DATA >>
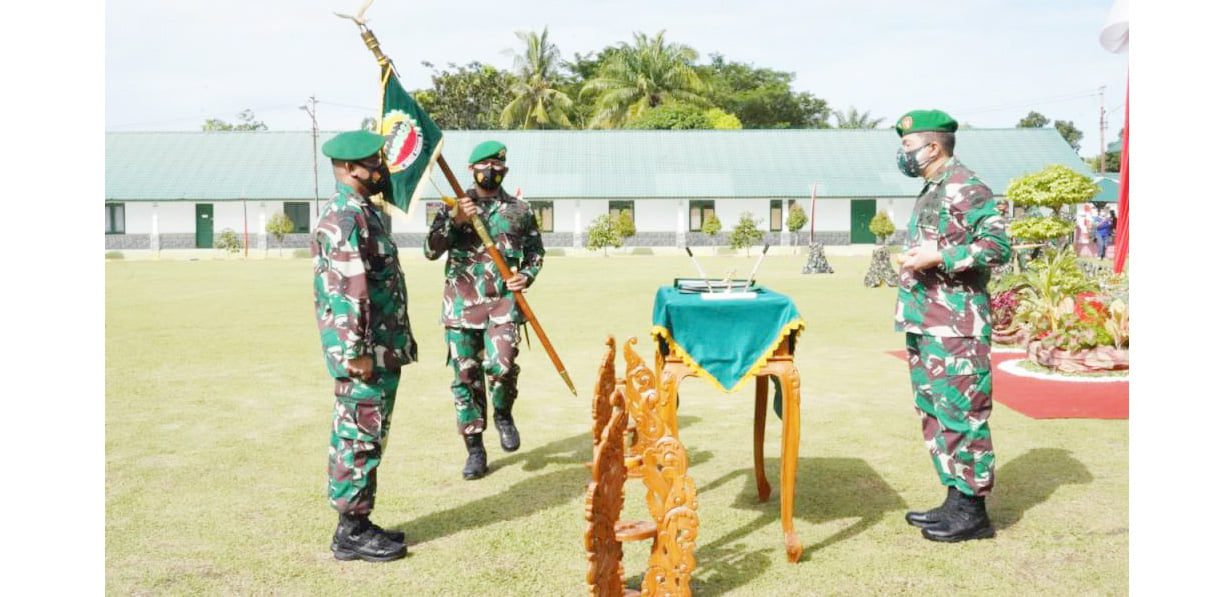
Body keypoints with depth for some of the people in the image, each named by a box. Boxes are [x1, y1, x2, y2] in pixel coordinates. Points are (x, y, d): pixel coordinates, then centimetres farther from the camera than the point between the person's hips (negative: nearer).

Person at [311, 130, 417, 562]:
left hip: (381, 351, 10)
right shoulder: (345, 218, -17)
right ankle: (352, 533, 9)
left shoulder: (361, 212, 16)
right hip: (366, 355, -10)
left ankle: (358, 525, 25)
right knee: (360, 438, -2)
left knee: (362, 438, 15)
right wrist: (356, 353, -24)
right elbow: (350, 292, -23)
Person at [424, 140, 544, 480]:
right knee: (466, 377, 3)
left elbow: (536, 252, 18)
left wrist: (528, 275, -2)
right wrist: (455, 221, -13)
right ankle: (475, 449, 17)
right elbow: (431, 251, 0)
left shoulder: (520, 210, 10)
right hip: (461, 303, 1)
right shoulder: (453, 207, 7)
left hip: (503, 302, -1)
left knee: (501, 365, -21)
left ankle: (503, 415, 12)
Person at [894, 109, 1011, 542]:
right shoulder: (931, 191, 19)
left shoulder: (965, 187, -11)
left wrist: (938, 257, -21)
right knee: (935, 413, 13)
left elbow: (997, 246, -17)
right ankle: (956, 499, 22)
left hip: (955, 328, -10)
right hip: (925, 324, 10)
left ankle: (972, 511, 5)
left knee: (961, 414, -4)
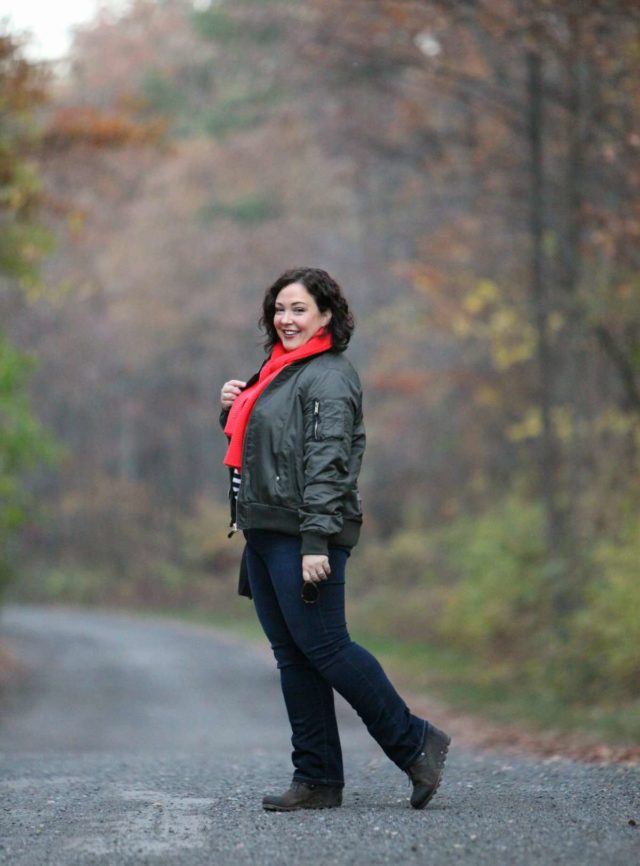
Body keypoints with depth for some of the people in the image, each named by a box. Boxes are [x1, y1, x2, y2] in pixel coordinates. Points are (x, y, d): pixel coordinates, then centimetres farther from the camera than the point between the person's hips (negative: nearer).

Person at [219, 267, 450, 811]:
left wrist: (317, 542, -25)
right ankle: (316, 780, 10)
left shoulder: (328, 376, -10)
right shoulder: (279, 371, 19)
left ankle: (415, 743, 1)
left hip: (303, 536, -10)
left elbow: (327, 462, -19)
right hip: (265, 534, 10)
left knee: (323, 647, -10)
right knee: (292, 657, 7)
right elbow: (256, 445, 29)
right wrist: (232, 409, 9)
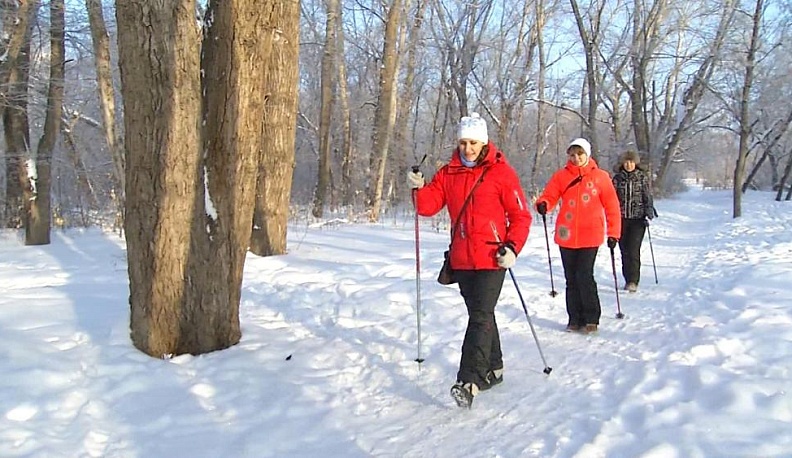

EXERCISE INSTRUCTIONS >> Put every one of the rows above into a JSON list of strings, one string per line, skipping blank lines and leaving out the pictures.

TASK RESULT >>
[
  "Body keypoints with depth for some of the people in the image, each named by a box. Boxes are [x1, y1, x2, y2] in pixel coordinates. Points are (x, y, d): pixel coordinates, then centimetres farther from the camera than the point between the person's hips (negative: nearer).",
  "Person at [311, 130, 417, 562]:",
  "left hip: (381, 351, 10)",
  "right shoulder: (345, 218, -17)",
  "right ankle: (352, 533, 9)",
  "left shoulder: (361, 212, 16)",
  "right hip: (366, 355, -10)",
  "left ankle: (358, 525, 25)",
  "right knee: (360, 438, -2)",
  "left knee: (362, 438, 15)",
  "right wrist: (356, 353, -24)",
  "right elbow: (350, 292, -23)",
  "Person at [424, 140, 544, 480]:",
  "right knee: (466, 377, 3)",
  "left elbow: (536, 252, 18)",
  "left wrist: (528, 275, -2)",
  "right wrist: (455, 221, -13)",
  "right ankle: (475, 449, 17)",
  "right elbow: (431, 251, 0)",
  "left shoulder: (520, 210, 10)",
  "right hip: (461, 303, 1)",
  "right shoulder: (453, 207, 7)",
  "left hip: (503, 302, -1)",
  "left knee: (501, 365, -21)",
  "left ankle: (503, 415, 12)",
  "Person at [894, 109, 1011, 542]:",
  "right shoulder: (931, 191, 19)",
  "left shoulder: (965, 187, -11)",
  "left wrist: (938, 257, -21)",
  "right knee: (935, 413, 13)",
  "left elbow: (997, 246, -17)",
  "right ankle: (956, 499, 22)",
  "left hip: (955, 328, -10)",
  "right hip: (925, 324, 10)",
  "left ankle: (972, 511, 5)",
  "left knee: (961, 414, -4)",
  "Body keypoints with depth for some of the people in the image, each named by a box. Boxes are [x1, y1, x2, y2] in pixel coordinates. Points are (x, y, d): pixel coordinates, then centimetres farther from the camera than the point between the person's hips (negative: nearer).",
  "Person at [219, 267, 450, 811]:",
  "left wrist: (317, 542, -25)",
  "right ankle: (316, 780, 10)",
  "left shoulder: (328, 376, -10)",
  "right shoulder: (279, 371, 19)",
  "left ankle: (415, 743, 1)",
  "left hip: (303, 536, -10)",
  "left elbow: (327, 462, -19)",
  "right hip: (265, 534, 10)",
  "left knee: (323, 647, -10)",
  "right knee: (292, 657, 7)",
  "right elbow: (256, 445, 29)",
  "right wrist: (232, 409, 9)"
]